You could first collect the id numbers from file a to a set for fast lookup later:
seta = set()
regexa = re.compile(r'\*(\d+)') #matches asterisk followed by digits, captures digits
for line in a:
m = regexa.match(line) #looks for match at start of line
if m:
seta.add(m.group(1))
Then loop over b. Use b.next() inside the loop to get the second line where the sequence is.
regexb = re.compile(r'>OCTU(\d+)') #matches ">OCTU" followed by digits, captures digits
for line in b:
m = regexb.match(line)
if m:
sequence = b.next()
if m.group(1) in seta:
c.write(line)
c.write(sequence)
You may want to use Biopython to parse the fasta file.
Then you can slice out the number and look it up in your list and access the sequence and sequence name more reliably...If a fasta file has line wrapping the above method may run into problems...
import collections
from Bio import SeqIO
infile = "yourfastafile.fasta"
outfile = "desired_outfilename.fasta"
dct = collections.OrderedDict()
for record in SeqIO.parse(open(infile), "fasta"):
dct[record.description()] = str(record.seq).upper()
for k,v in dct.items():
if int(k[4:]) in seta: #from answer above
with open(outfile, "a") as handle:
handle.write(">" + k + "\n" + str(v) + "\n")
coding=utf8
the above tag defines encoding for this document and is for Python 2.x compatibility
import re
regex = r">.+\n[acgtnACGTN\n]+"
test_str = (">AB000263 |acc=AB000263|descr=Homo sapiens mRNA for prepro cortistatin like peptide, complete cds.|len=368\n"

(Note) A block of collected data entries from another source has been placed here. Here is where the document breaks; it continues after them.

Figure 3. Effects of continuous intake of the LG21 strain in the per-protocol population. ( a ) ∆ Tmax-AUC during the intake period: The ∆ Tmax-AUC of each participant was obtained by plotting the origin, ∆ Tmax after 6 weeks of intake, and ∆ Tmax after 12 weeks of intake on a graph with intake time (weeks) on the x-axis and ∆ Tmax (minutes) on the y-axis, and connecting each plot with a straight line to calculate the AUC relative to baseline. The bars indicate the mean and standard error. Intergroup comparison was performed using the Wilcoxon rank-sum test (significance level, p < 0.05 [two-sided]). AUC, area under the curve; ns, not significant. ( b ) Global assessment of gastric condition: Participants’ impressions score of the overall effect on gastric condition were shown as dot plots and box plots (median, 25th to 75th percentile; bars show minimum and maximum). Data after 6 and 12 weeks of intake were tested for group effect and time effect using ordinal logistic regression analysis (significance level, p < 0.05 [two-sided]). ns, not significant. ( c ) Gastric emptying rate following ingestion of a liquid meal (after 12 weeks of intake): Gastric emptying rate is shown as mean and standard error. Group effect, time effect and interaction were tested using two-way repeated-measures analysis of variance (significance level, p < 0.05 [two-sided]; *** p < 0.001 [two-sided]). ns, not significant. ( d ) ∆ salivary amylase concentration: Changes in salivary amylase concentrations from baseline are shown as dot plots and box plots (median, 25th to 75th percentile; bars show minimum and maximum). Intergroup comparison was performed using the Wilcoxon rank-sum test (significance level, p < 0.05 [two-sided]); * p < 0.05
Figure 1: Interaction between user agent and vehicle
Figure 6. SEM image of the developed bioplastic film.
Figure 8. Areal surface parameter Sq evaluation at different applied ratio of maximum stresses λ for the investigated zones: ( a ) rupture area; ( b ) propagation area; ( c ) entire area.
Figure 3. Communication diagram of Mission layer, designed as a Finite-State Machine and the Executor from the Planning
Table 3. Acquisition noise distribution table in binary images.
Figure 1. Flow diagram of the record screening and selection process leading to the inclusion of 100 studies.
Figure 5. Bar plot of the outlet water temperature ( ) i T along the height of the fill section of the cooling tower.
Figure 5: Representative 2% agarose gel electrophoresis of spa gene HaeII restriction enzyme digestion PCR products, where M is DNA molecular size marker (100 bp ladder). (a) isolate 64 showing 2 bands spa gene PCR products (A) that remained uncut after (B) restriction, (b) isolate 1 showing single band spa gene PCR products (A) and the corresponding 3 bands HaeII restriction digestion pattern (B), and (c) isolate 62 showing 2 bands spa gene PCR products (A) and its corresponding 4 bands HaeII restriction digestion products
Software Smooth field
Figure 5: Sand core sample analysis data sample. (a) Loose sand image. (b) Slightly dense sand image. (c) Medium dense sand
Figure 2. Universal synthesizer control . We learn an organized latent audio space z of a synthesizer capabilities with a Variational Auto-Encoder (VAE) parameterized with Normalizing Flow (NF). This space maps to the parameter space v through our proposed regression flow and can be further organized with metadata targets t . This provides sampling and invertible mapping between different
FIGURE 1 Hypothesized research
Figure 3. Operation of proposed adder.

"ACAAGATGCCATTGTCCCCCGGCCTCCTGCTGCTGCTGCTCTCCGGGGCCACGGCCACCGCTGCCCTGCC\n"
"CCTGGAGGGTGGCCCCACCGGCCGAGACAGCGAGCATATGCAGGAAGCGGCAGGAATAAGGAAAAGCAGC\n"
"CTCCTGACTTTCCTCGCTTGGTGGTTTGAGTGGACCTCCCAGGCCAGTGCCGGGCCCCTCATAGGAGAGG\n"
"AAGCTCGGGAGGTGGCCAGGCGGCAGGAAGGCGCACCCCCCCAGCAATCCGCGCGCCGGGACAGAATGCC\n"
"CTGCAGGAACTTCTTCTGGAAGACCTTCTCCTCCTGCAAATAAAACCTCACCCATGAATGCTCACGCAAG\n"
"TTTAATTACAGACCTGAA")
matches = re.finditer(regex, test_str)
for matchNum, match in enumerate(matches):
matchNum = matchNum + 1
print ("Match {matchNum} was found at {start}-{end}: {match}".format(matchNum = matchNum, start = match.start(), end = match.end(), match = match.group()))
for groupNum in range(0, len(match.groups())):
groupNum = groupNum + 1
print ("Group {groupNum} found at {start}-{end}: {group}".format(groupNum = groupNum, start = match.start(groupNum), end = match.end(groupNum), group = match.group(groupNum)))
Note: for Python 2.7 compatibility, use ur"" to prefix the regex and u"" to prefix the test string and substitution.